Task description: Keeping every word in place, write out the entries that come next.

Data records:
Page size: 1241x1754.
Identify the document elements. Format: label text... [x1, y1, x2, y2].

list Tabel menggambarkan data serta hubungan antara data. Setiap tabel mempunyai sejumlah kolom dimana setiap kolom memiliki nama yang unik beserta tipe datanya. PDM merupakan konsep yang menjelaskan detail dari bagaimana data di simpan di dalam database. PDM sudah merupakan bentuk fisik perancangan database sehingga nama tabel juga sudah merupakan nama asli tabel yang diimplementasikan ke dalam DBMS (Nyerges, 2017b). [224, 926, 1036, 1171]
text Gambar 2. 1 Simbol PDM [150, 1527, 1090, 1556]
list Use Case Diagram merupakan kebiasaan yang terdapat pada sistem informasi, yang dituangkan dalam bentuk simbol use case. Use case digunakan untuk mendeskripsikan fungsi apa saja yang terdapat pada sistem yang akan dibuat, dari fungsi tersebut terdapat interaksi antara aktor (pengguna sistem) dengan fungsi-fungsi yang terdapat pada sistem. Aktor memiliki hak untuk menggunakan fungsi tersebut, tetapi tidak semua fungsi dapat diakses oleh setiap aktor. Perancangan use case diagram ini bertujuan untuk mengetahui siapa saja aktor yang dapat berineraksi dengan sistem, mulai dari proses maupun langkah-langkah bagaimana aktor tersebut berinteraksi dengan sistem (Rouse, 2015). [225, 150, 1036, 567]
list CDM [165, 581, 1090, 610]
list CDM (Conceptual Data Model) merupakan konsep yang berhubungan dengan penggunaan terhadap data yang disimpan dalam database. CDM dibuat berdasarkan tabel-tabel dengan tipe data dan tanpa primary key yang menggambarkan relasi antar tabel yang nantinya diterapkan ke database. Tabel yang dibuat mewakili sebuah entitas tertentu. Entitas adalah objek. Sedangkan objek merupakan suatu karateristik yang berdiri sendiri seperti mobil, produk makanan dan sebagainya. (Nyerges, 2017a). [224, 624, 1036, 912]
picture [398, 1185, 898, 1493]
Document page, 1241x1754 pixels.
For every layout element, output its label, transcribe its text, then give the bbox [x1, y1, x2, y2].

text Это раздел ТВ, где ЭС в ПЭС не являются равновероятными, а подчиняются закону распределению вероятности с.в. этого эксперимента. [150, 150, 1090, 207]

Written solution:
Page size: 1241x1754.
Identify the document elements. Format: label text... [x1, y1, x2, y2].

list Tabel menggambarkan data serta hubungan antara data. Setiap tabel mempunyai sejumlah kolom dimana setiap kolom memiliki nama yang unik beserta tipe datanya. PDM merupakan konsep yang menjelaskan detail dari bagaimana data di simpan di dalam database. PDM sudah merupakan bentuk fisik perancangan database sehingga nama tabel juga sudah merupakan nama asli tabel yang diimplementasikan ke dalam DBMS (Nyerges, 2017b). [224, 926, 1036, 1171]
text Gambar 2. 1 Simbol PDM [150, 1527, 1090, 1556]
list Use Case Diagram merupakan kebiasaan yang terdapat pada sistem informasi, yang dituangkan dalam bentuk simbol use case. Use case digunakan untuk mendeskripsikan fungsi apa saja yang terdapat pada sistem yang akan dibuat, dari fungsi tersebut terdapat interaksi antara aktor (pengguna sistem) dengan fungsi-fungsi yang terdapat pada sistem. Aktor memiliki hak untuk menggunakan fungsi tersebut, tetapi tidak semua fungsi dapat diakses oleh setiap aktor. Perancangan use case diagram ini bertujuan untuk mengetahui siapa saja aktor yang dapat berineraksi dengan sistem, mulai dari proses maupun langkah-langkah bagaimana aktor tersebut berinteraksi dengan sistem (Rouse, 2015). [225, 150, 1036, 567]
list CDM [165, 581, 1090, 610]
list CDM (Conceptual Data Model) merupakan konsep yang berhubungan dengan penggunaan terhadap data yang disimpan dalam database. CDM dibuat berdasarkan tabel-tabel dengan tipe data dan tanpa primary key yang menggambarkan relasi antar tabel yang nantinya diterapkan ke database. Tabel yang dibuat mewakili sebuah entitas tertentu. Entitas adalah objek. Sedangkan objek merupakan suatu karateristik yang berdiri sendiri seperti mobil, produk makanan dan sebagainya. (Nyerges, 2017a). [224, 624, 1036, 912]
picture [398, 1185, 898, 1493]
Document page, 1241x1754 pixels.
For every layout element, output its label, transcribe its text, then give the bbox [x1, y1, x2, y2].

text Это раздел ТВ, где ЭС в ПЭС не являются равновероятными, а подчиняются закону распределению вероятности с.в. этого эксперимента. [150, 150, 1090, 207]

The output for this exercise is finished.